|The Infectious Enthusiasm of Ian Boyd|
It's his wildlife knowledge and in particular his ability to identify countless bird songs with infectious and inexhaustible enthusiasm that gets me up at that hideous time on a Saturday morning and keeps me returning year after year for his dawn chorus walk.
The overnight rain filled the air with the earthy fragrance of petrichor as12 welly-clad and bleary-eyed figures met at the start of the Sandown to Cowes cycle path at 4.30am for the Dawn Chorus Walk, part of the annual Isle of Wight Walking Festival. Each time I've been on this walk, I've learnt some amazing things about the wildlife on my doorstep.
|12 bleary-eyed and enthusiastic dawn chorus walkers|
The answer it seems, could be one of several. It may be too dark to forage making insects and seeds harder to find; it could also be to attract a mate and define their territory, as it's only the males that perform a dawn chorus in the UK. It may also be beneficial for them to sing in low light because they will be less visible to predators. If they've had a good feed the day before and made it through the night, many birds are lost overnight if they've not eaten enough the previous day and it turns cold during the night, they play out a glorious orchestrated and choreographed dawn chorus.
Despite the light rainfall, blackbirds, robins and wrens started first."The ones with the largest eye size to body ratio," Ian told us. A dunnock followed the song thrush and as we walked along the old railway track from Sandown to Alverstone, blackcaps and chiffchaffs joined the feathered alarm clocks as the initial choristers went off in search of food.
Shortly after the mill at Alverstone weir, we arrived at some coppiced woodland and scrubby thicket, an ideal habitat for a nightingale. The nightingale had only been heard once on the dawn chorus walk in the last 6 years and I was lucky enough to be present that time. I hadn't realised how unusual it was to hear a nightingale and it had been so long, I doubt if I would have recognised it again had Ian not suddenly stopped us and excitedly pointed out the incredibly varied song of the nightingale.

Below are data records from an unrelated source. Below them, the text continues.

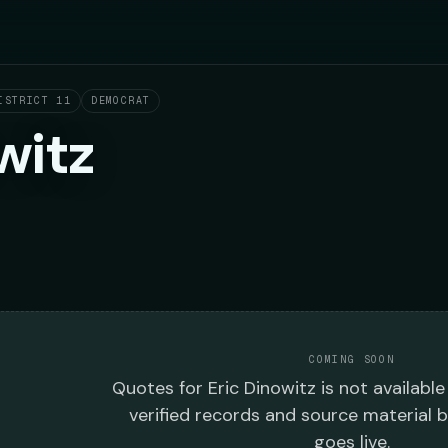
ISTRICT 11
DEMOCRAT
witz
COMING SOON
Quotes
for
Eric Dinowitz
is not available
verified records and source material 
goes live.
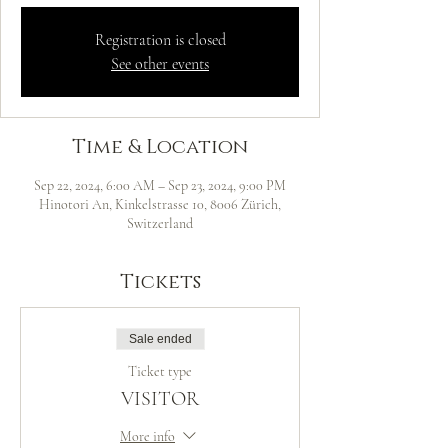
Registration is closed
See other events
Time & Location
Sep 22, 2024, 6:00 AM – Sep 23, 2024, 9:00 PM
Hinotori An, Kinkelstrasse 10, 8006 Zürich,
Switzerland
Tickets
Sale ended
Ticket type
VISITOR
More info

We listened in silence for over 5 minutes, amazed at the sometimes electronic sounding trills, runs and embellished warbles from the nightingale. I peered longingly in the direction of the song but despite sounding tantalisingly close, he remained concealed.
On the return loop, we spotted a beautiful chaffinch singing from the branch of an oak tree, a cettis warbler blasted his song as we neared his territory and a lesser white throat played the finale to another delightful dawn chorus walk. None of those birds would I have been able to identify had it not been for the expertise of Ian Boyd.
If you ever get the chance and have the least bit of interest in birds then you must make the effort, and it is an effort, to get up at 4am on the day of the dawn chorus walk.